O adenocarcinoma ductal pancreático (PDAC) é o tipo mais comum e mais mortal de câncer pancreático. A maioria das estratégias de tratamento concentra-se no bloqueio de um gene cancerígeno frequentemente mutado, conhecido como KRAS. Embora esta abordagem possa funcionar em alguns casos, muitos tumores PDAC eventualmente evitam estas terapias. Os investigadores acreditam que a combinação de tratamentos que atinjam alvos moleculares adicionais poderia ajudar os médicos a superar esta resistência.
Em 2023, pesquisadores do Laboratório Cold Spring Harbor (CSHL), do professor Adrian Kreiner, identificaram uma proteína chamada SRSF1 como o principal gatilho da formação de tumor PDAC. Analisando mais profundamente os dados desse estudo, uma nova equipe liderada pelo ex-aluno de pós-graduação da CSHL, Alexander Krall, descobriu que o SRSF1 não funciona por si só. Em vez disso, actua como parte de um sistema molecular de três partes que leva o cancro a tornar-se mais agressivo.
“Nossa teoria era que algumas das mudanças causadas pelo aumento dos níveis de SRSF1 estavam desempenhando um papel no crescimento acelerado do tumor que observávamos”, explicou Kral. “Nós nos concentramos em uma molécula que pensamos que poderia ser um importante impulsionador chamado aurora quinase A (AURKA). Descobrimos que fazia parte de um circuito regulador complexo que incluía não apenas AURKA e SRSF1, mas outro oncogene chave chamado MYC.”
Como funciona um circuito de câncer auto-reforçado
Neste sistema, o SRSF1 controla como o AURKA processa as suas instruções genéticas através de um processo conhecido como splicing alternativo. Isto leva a níveis mais elevados de AURKA, que por sua vez ajuda a estabilizar e proteger a proteína MYC. O MYC, por sua vez, aumenta a produção de SRSF1, reiniciando todo o processo e permitindo que o ciclo de promoção do câncer continue.
“Pedaços deste circuito eram conhecidos antes, mas até agora não tínhamos o quadro completo”, disse Kreiner. “Assim que entendermos que estava envolvida uma emenda alternativa do AURKA, poderíamos procurar maneiras de interrompê-la.”
Circuitos em colapso com um único objetivo
Para interferir neste processo, a equipe desenvolveu um oligonucleotídeo antisense (ASO) projetado para alterar a forma como o AURKA é processado. ASOs são moléculas sintéticas curtas que o laboratório Kraner tem vasta experiência no desenvolvimento. O grupo desenvolveu anteriormente o Spinraza, o primeiro tratamento aprovado pela FDA para atrofia muscular espinhal.
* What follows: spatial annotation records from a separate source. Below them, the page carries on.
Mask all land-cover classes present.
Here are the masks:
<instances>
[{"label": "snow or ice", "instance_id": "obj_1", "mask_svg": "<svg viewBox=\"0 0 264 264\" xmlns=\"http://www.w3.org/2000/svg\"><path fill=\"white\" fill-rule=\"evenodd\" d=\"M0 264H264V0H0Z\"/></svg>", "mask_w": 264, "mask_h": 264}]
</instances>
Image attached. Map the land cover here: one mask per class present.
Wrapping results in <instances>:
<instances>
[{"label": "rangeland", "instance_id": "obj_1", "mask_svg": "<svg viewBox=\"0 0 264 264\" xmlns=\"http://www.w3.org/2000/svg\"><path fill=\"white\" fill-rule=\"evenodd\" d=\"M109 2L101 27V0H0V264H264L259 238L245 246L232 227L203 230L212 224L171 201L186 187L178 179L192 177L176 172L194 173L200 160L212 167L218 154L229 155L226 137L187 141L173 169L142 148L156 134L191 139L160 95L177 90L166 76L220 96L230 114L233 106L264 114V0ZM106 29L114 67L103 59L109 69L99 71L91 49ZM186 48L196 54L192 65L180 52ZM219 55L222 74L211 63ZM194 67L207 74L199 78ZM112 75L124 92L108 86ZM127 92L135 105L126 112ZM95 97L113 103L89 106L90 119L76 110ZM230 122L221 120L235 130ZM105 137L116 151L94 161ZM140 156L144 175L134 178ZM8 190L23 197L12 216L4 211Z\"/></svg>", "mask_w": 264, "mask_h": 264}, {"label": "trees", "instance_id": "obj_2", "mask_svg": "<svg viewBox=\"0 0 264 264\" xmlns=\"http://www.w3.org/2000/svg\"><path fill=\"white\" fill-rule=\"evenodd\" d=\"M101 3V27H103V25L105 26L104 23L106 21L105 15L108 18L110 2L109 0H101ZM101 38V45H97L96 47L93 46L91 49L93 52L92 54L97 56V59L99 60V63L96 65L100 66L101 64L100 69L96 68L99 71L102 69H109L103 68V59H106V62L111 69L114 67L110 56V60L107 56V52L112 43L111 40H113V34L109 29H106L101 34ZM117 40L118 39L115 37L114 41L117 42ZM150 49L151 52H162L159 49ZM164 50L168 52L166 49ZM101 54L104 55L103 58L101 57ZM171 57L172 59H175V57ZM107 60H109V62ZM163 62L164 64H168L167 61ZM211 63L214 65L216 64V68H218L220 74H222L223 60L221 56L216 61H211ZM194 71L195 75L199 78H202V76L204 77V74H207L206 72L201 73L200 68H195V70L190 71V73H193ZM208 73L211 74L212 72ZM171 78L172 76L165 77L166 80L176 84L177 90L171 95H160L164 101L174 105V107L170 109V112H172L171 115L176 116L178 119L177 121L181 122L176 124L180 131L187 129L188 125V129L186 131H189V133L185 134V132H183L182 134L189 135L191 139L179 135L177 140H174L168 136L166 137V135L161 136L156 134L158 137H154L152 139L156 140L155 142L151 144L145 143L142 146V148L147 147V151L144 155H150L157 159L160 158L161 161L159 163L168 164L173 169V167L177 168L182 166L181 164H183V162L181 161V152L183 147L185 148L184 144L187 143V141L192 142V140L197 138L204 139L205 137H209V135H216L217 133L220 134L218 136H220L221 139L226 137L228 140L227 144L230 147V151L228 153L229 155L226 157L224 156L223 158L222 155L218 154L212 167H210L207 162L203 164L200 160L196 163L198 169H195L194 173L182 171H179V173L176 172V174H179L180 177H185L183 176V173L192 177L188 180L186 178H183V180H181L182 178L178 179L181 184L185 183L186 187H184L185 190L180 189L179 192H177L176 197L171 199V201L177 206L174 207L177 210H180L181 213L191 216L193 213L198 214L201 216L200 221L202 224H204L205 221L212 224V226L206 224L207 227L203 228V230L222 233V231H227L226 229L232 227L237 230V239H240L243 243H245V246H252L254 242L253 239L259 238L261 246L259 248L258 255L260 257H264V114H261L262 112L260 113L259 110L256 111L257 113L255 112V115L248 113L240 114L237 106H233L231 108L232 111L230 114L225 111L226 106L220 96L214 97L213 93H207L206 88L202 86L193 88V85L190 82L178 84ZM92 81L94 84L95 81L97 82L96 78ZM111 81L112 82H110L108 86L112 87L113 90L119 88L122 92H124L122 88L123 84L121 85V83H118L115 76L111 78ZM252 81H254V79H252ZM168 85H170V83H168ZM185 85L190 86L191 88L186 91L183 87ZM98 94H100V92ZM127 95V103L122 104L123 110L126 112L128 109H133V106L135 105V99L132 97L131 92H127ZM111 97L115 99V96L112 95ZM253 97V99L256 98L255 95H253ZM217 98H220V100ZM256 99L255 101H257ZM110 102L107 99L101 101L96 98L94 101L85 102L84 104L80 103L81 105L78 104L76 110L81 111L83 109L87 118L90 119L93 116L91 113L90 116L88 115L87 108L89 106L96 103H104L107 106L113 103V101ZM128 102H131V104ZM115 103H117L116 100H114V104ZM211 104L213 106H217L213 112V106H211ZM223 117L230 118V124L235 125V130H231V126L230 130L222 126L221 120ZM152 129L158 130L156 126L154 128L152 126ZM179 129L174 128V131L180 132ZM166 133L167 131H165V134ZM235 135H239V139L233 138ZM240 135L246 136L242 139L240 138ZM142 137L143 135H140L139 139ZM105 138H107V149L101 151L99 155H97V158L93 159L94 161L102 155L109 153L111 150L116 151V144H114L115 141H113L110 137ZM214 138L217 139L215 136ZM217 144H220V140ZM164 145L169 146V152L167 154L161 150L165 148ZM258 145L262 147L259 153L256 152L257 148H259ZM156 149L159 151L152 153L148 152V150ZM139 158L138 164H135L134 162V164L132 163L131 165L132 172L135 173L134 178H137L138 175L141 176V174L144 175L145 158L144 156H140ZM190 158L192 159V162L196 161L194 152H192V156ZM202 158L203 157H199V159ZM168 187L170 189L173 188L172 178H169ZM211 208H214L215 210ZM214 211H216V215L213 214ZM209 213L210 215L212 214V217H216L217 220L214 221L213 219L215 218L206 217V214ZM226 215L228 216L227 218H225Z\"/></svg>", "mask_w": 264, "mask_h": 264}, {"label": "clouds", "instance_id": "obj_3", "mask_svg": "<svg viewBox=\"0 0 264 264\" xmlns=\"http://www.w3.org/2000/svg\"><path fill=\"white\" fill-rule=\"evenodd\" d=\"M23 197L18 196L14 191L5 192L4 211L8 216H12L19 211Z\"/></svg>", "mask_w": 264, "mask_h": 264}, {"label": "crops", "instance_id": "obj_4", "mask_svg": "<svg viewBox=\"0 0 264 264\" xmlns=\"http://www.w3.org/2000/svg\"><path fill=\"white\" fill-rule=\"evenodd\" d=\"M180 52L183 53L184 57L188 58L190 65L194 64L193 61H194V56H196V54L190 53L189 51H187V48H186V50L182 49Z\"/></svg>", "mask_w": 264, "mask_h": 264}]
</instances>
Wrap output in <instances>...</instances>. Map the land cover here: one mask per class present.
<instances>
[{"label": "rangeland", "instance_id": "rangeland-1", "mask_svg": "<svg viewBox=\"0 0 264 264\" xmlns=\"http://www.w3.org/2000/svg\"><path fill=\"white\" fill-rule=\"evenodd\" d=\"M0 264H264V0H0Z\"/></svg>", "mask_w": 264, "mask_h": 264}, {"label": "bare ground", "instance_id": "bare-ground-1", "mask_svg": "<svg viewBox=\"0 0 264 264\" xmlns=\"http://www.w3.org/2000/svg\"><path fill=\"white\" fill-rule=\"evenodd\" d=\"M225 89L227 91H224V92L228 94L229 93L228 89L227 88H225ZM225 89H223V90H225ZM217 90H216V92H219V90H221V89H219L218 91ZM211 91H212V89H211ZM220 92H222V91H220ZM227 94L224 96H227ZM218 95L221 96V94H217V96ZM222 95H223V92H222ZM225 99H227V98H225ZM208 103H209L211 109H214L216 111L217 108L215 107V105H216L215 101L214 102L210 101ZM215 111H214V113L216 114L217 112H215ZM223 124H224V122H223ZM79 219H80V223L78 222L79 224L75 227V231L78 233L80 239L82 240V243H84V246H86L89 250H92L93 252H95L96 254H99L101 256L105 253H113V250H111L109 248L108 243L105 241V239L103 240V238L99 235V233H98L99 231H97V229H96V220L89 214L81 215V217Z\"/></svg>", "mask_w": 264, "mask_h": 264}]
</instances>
Com base em suas descobertas anteriores, os pesquisadores esperavam que o novo ASO bloquearia a emenda do AURKA. Em contraste, nas células cancerígenas do pâncreas, o efeito foi muito mais dramático. O tratamento quebra todo o circuito gerador do câncer. As células tumorais perderam função e ativaram a apoptose, uma forma de morte celular programada.
“É como matar três coelhos com uma cajadada só”, explica Kreiner. “SRSF1, AURKA e MYC são todos oncogenes que contribuem para a progressão do PDAC. Ao combiná-los com nosso ASO direcionado apenas ao AURKA, vemos danos nessas outras duas moléculas também.”
Olhando para futuras terapias contra o câncer
O laboratório Kreiner continua a desenvolver ASOs, embora qualquer uso potencial em pacientes esteja num futuro distante. Kreiner enfatiza que os principais avanços médicos muitas vezes começam com essa pesquisa básica. Spinraja seguiu o mesmo caminho antes de salvar milhares de vidas. Com mais refinamento, este trabalho poderá um dia contribuir para um tratamento novo e eficaz para o câncer de pâncreas.